Пятидесятисемилетний Питт все еще считался национальным героем, несмотря на его своеобразное поведение после ухода с поста пятью годами ранее. Король призывал его трижды, но Питт всегда находил причину, чтобы не возвращаться на службу. В те годы он редко посещал заседания парламента, а когда делал это, то обычно демонстрировал незнание или безразличие к вопросам, интересовавшим обычных политиков. Ему не хватало последователей, «заинтересованных лиц» в палате общин, кого-то, кто бы нуждался в его патронате и влиянии; в самом деле, он терпеть не мог с кем-то быть на равной ноге. Тем не менее он умел вызвать энтузиазм в палате благодаря своему ораторскому искусству, чем и пользовался в ходе дебатов вокруг Акта о гербовом сборе. Теперь, соглашаясь возглавить правительство, он также становился графом Четемом, что позволяло ему избегать появления в палате общин, именно там, где всякому правительству требовалась твердая рука[262].

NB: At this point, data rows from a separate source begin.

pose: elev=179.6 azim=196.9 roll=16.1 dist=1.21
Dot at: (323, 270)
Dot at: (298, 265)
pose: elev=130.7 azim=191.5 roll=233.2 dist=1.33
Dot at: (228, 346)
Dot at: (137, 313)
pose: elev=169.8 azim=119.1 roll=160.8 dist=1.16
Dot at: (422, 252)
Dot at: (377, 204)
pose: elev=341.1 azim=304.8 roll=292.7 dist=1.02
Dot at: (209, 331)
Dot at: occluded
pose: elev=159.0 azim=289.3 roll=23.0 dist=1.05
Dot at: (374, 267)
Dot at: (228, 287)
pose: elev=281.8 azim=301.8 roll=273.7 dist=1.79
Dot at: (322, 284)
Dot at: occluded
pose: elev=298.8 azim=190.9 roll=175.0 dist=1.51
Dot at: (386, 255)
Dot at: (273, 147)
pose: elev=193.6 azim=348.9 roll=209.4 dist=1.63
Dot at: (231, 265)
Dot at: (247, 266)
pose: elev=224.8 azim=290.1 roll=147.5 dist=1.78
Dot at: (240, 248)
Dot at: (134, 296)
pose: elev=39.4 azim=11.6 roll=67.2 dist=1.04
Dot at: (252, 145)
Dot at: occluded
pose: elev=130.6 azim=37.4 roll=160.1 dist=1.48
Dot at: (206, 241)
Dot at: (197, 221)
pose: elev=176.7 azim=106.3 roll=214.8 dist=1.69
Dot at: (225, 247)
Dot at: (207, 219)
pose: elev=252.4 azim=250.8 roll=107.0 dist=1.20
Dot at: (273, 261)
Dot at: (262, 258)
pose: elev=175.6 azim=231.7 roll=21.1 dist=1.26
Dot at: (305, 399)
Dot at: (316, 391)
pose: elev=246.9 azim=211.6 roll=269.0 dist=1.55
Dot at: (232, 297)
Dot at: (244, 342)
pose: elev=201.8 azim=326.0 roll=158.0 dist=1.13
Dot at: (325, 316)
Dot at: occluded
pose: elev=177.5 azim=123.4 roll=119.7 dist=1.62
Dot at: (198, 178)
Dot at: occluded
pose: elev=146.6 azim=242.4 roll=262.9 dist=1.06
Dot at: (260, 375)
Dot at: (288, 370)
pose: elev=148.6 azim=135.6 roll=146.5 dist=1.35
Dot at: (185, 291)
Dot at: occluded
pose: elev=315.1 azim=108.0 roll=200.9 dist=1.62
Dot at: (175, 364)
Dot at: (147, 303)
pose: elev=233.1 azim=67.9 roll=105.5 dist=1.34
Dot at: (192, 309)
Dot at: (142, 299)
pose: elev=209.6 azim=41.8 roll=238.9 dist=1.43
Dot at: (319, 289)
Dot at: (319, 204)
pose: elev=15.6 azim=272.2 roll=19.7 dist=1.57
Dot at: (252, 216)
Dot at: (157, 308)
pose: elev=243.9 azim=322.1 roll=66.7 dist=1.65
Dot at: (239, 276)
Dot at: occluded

В министерстве, сформированном Четемом, имелось несколько человек со способностями едва ли не блестящими, но чьи характеры и амбиции отталкивали их друг от друга. Четем сам занял должность хранителя печати — место без функции. Его друг и поклонник, герцог Графтон, получил казначейство и номинально возглавил правительство. Графтону не хватало опыта и зрелости, а также искреннего желания применять власть, но он относился к Питту с любовью, граничащей с преклонением, что в глазах последнего отчасти искупало недостаток квалификации. Граф Шелберн, еще один близкий друг Четема, стал государственным секретарем Южного департамента. Шелберн был исключительно интеллектуально одарен, но присущие ему холодность и необщительность вынуждали его избегать политической арены, где требовалось проявлять умение убеждать и примирять. Генри Конвей остался в правительстве в качестве госсекретаря Северного департамента; Камден стал лорд-канцлером; Эгмонт, ни во что не ставивший Четема, возглавил морское ведомство, а Нортингтон — верный друг короля — стал председателем Совета.
После Четема самым интересным человеком в правительстве был Чарльз Тауншенд, ставший канцлером казначейства. Сорокаоднолетний Тауншенд являлся вторым сыном Чарльза, виконта Тауншенда — грозного вельможи, старавшегося доминировать над своим сыном и отчасти в этом преуспевшего. Мать Тауншенда — до замужества Одри Харрисон — была остроумной и распутной женщиной, которая почти не встречалась с сыном после расставания с его отцом.